- Artwork for the cover of Ultimate Comics: All-New Spider-Man no. 1 (September 2011) Art by Sara Pichelli and Justin Ponsor

Publication information
- Publisher: Marvel Comics
- Schedule: Monthly
- Format: Ongoing series
- Genre: Superhero;
- Publication date: September 2011 – October 2013
- No. of issues: 29
- Main character(s): Spider-Man (Miles Morales) Ultimate Spider-Woman

Creative team
- Written by: Brian Michael Bendis
- Pencillers: Sara Pichelli; Chris Samnee; David Marquez;
- Colorist: Justin Ponsor

= Ultimate Comics: All-New Spider-Man =

2011–2013 Marvel Comics series

Ultimate Comics: All-New Spider-Man was a monthly comic book series published by Marvel Comics that debuted in September 2011 as part of the second re-launch of the Ultimate Marvel imprint. It followed the "Death of Spider-Man" storyline that concluded the series Ultimate Spider-Man, to which Ultimate Comics: Spider-Man served as a sequel. Written by Brian Michael Bendis and illustrated by Sara Pichelli, the series also served as a continuation of elements from the miniseries Ultimate Comics: Fallout and focuses on the all-new Spider-Man, Miles Morales. The series was set in a continuity shared with other relaunched Ultimate Marvel titles including Ultimate Comics: X-Men and Ultimate Comics: Ultimates. The title ended in October 2013; the adventures of Miles continue in Miles Morales: The Ultimate Spider-Man, released in July 2014.

==History==
After the "Death of Spider-Man" story arc, in which Peter Parker was killed, the title's third volume was launched, in which writer Brian Michael Bendis and artist Sara Pichelli depicted Parker's mantle being passed on to Miles Morales.

==Characters==

- Miles Morales / Spider-Man II – A thirteen-year-old boy living with both his parents, though he also attends a charter school and roommates with his best friend Ganke Lee and another student named Judge. He has managed to meet a few people associated with the former Spider-Man, including Gwen Stacy, Mary Jane, Aunt May, Spider-Woman and Nick Fury.

■ **What you have to do**:
Repeat the All-New Spider-Man article word for word, starting with "- Miles Morales" and going on through "and Nick Fury.".

■ **Data records**:

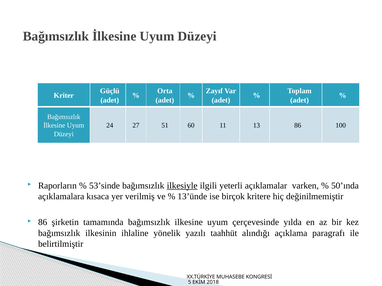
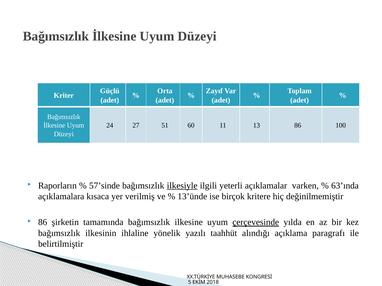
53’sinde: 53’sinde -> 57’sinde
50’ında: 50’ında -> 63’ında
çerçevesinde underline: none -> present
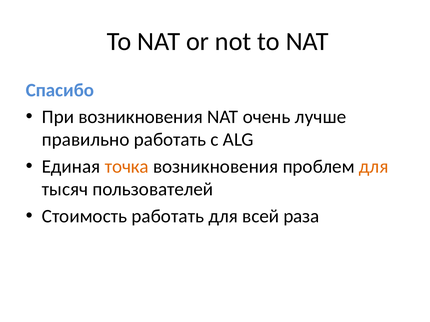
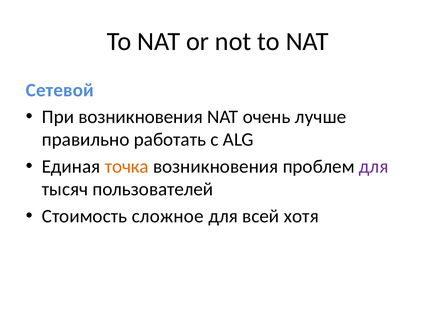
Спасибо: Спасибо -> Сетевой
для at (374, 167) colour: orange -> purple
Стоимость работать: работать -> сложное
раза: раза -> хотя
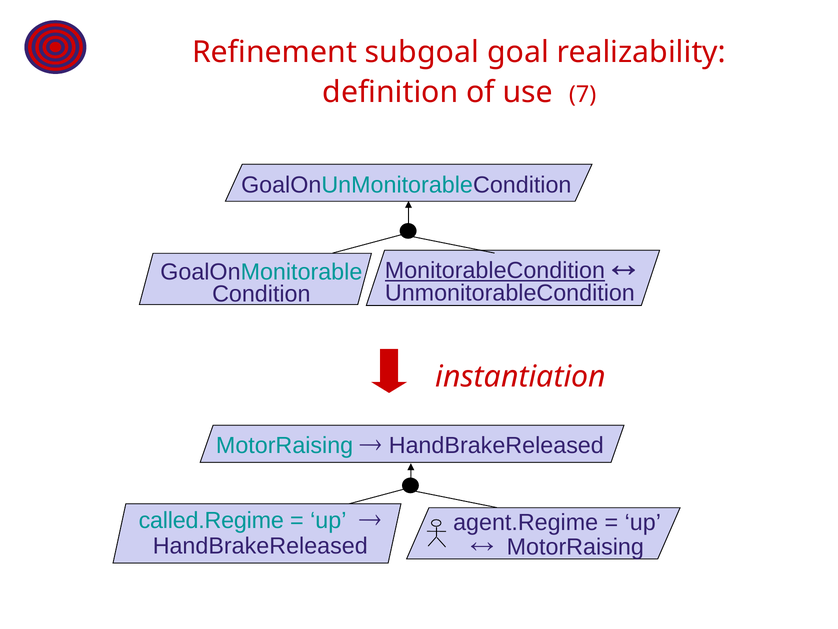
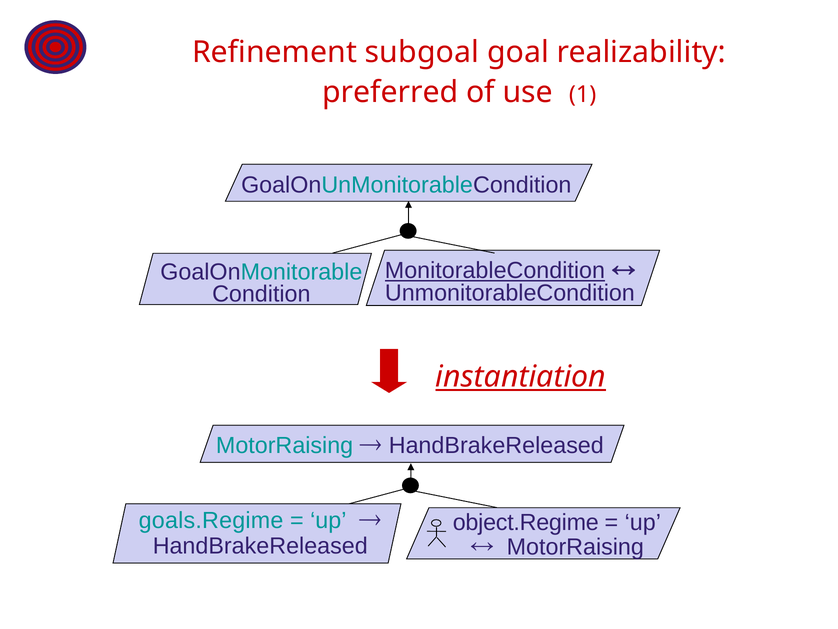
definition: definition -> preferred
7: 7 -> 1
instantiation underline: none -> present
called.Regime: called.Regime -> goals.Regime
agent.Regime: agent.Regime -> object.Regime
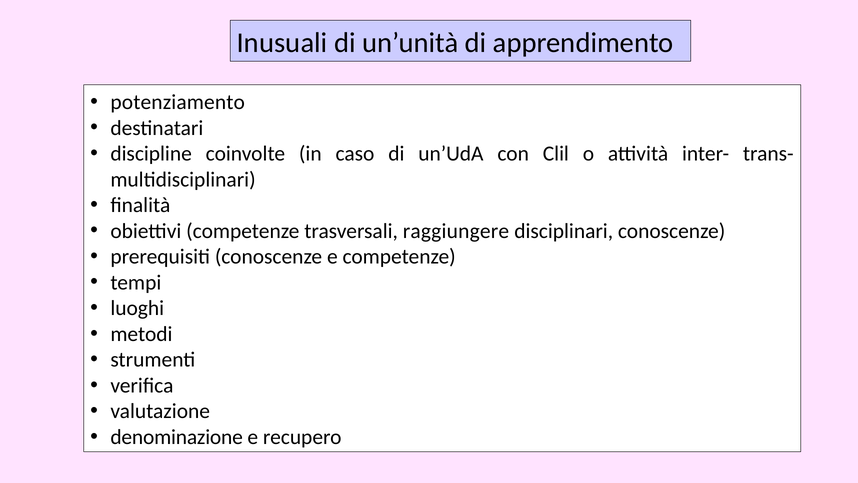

■ **Task answer**:
- Miles Morales / Spider-Man II – A thirteen-year-old boy living with both his parents, though he also attends a charter school and roommates with his best friend Ganke Lee and another student named Judge. He has managed to meet a few people associated with the former Spider-Man, including Gwen Stacy, Mary Jane, Aunt May, Spider-Woman and Nick Fury.